Many of the 25 members of Obama’s faith advisory council made the point that it’s simply too early to judge the council’s work. The final vote on their year-long draft of recommendations has been delayed, and will be given to Obama sometime in early March. “The question of impact depends largely on what’s done with the report,” said council member Eboo Patel, director of Interfaith Youth Core and On Faith panelist. “We won’t know until the report is sent.”
One member, however, who spoke openly and a bit critically about doubts of his own on the council was former Southern Baptist Convention President Frank Page.
“It’s been my honor to work with all these folks, but to be honest it’s been a mixed experience,” Page said. “For example, I serve on the fatherhood task force. That’s pretty low-hanging fruit. Who’s not going to want more responsible fathers? But even within that, you have to leave your faith at the door in a lot of these discussions. You can’t say here’s why fathers ought to do better, this is what encouragement comes from the Bible, how being a better father is a godly, right and biblical thing to do. When you have 25 people from such a wide range, you’re virtually reduced to a neighborhood group of folk.”
“I felt the issues we do discussed were carefully chose to avoid debate and arguments,” said Page. “When the president launched his office, he talked about abortion reduction as one of his four prioritites. That was very quickly taken off the table as something we’d deal with.”
Page also said that as a conservative when he was first asked to join the council, he said he questioned whether he was being used as a token member, “Being on the task force gave me some weight to be heard, it put my voice at the table, and for that I’m thankful.” But if were asked again today, he said he would have to think equally hard before accepting.
Nathan Diament, a lobbyist for the Union of Orthodox Jewish Congregations of America who sits on the council, argued that on the question of impact or influence of the council there’s no way for the White House to win. “Some would be very worried if it were the reverse, if a group of faith leaders empowered to be free agents, roaming the halls of the West Wing with carte blanche to weigh in on health care to abortion to who knows what,” Diament said. “We could have a legitimate discussion on whether this structure the best structure, was it too regimented. But this is the first time this is being done. People don’t understand that.”
(The council was split up into X task forces to address: economic recovery/poverty, interfaith dialogue, fatherhood, reforming the faith-based office, climate change, global poverty. For a complete breakdown of task forces check out this Pew Forum report)
As the council’s term nears its end, a few council members also talked about how being on the council has affected their work outside.
“Beside the council work itself, it’s helped me in my in my youth advocacy work,” said Patel. “People who didn’t used to return phone calls now do.”
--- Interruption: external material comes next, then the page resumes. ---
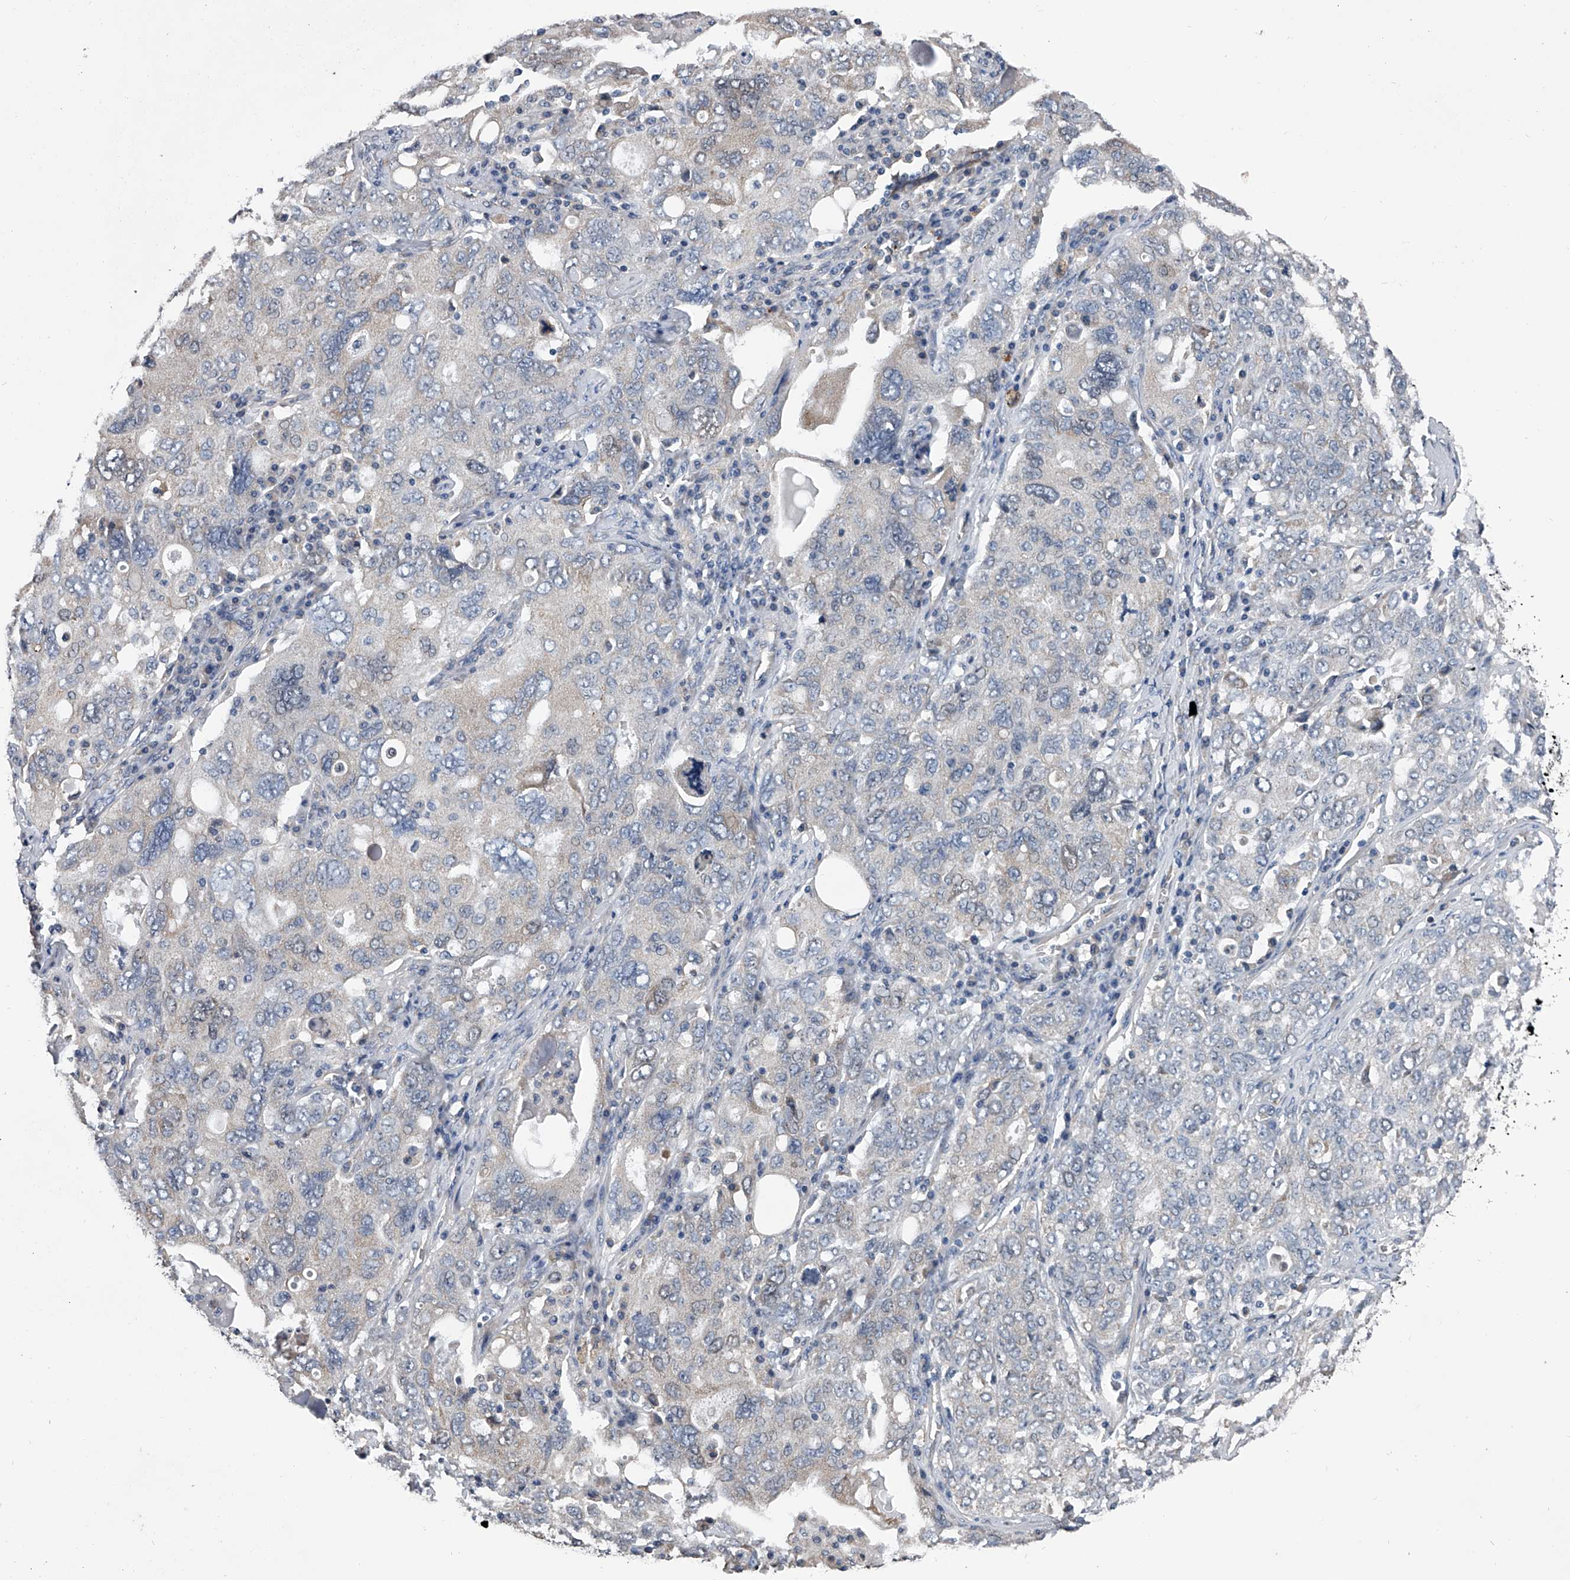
{"staining": {"intensity": "negative", "quantity": "none", "location": "none"}, "tissue": "ovarian cancer", "cell_type": "Tumor cells", "image_type": "cancer", "snomed": [{"axis": "morphology", "description": "Carcinoma, endometroid"}, {"axis": "topography", "description": "Ovary"}], "caption": "IHC photomicrograph of neoplastic tissue: ovarian cancer (endometroid carcinoma) stained with DAB (3,3'-diaminobenzidine) exhibits no significant protein staining in tumor cells. (DAB immunohistochemistry, high magnification).", "gene": "ABCG1", "patient": {"sex": "female", "age": 62}}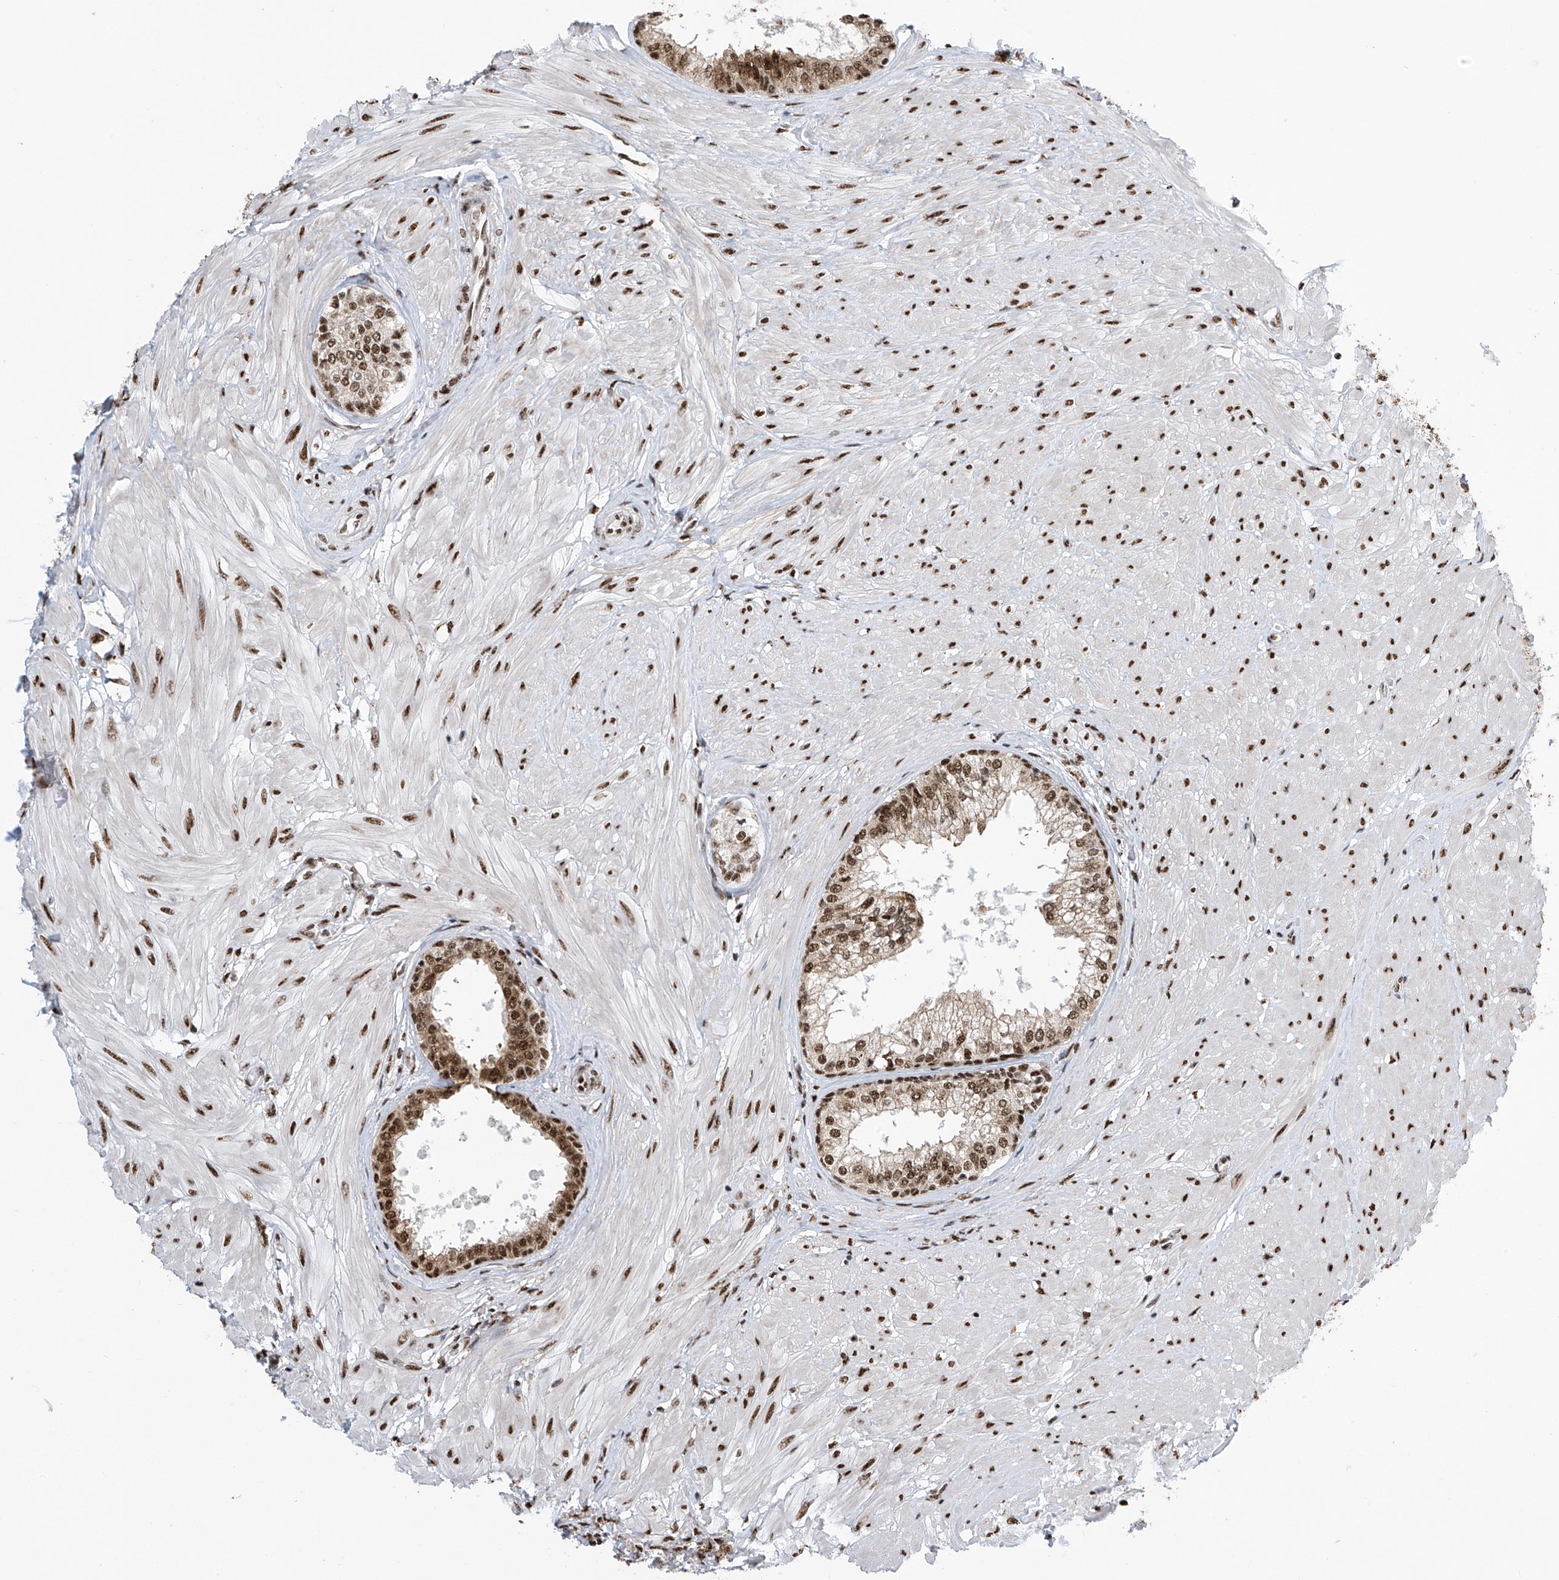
{"staining": {"intensity": "strong", "quantity": ">75%", "location": "cytoplasmic/membranous,nuclear"}, "tissue": "prostate", "cell_type": "Glandular cells", "image_type": "normal", "snomed": [{"axis": "morphology", "description": "Normal tissue, NOS"}, {"axis": "topography", "description": "Prostate"}], "caption": "This micrograph reveals immunohistochemistry staining of unremarkable prostate, with high strong cytoplasmic/membranous,nuclear positivity in about >75% of glandular cells.", "gene": "APLF", "patient": {"sex": "male", "age": 48}}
Council member Joel Hunter, an influential senior pastor of the Northland Church in Florida, said being on the faith council has resulted in more interaction with the White House outside the council. “There have been chances to talk to the president,” he said. “He’s been engaged in asking for advice, to get spiritual counsel and support from some of us personally.”
(As a sidenote, in an interview with White House officials, Hunter’s name was brought up twice as an example of Obama’s consultation with religious leaders. Before the State of the Union, they said, Obama read a note of prayer sent by Hunter.)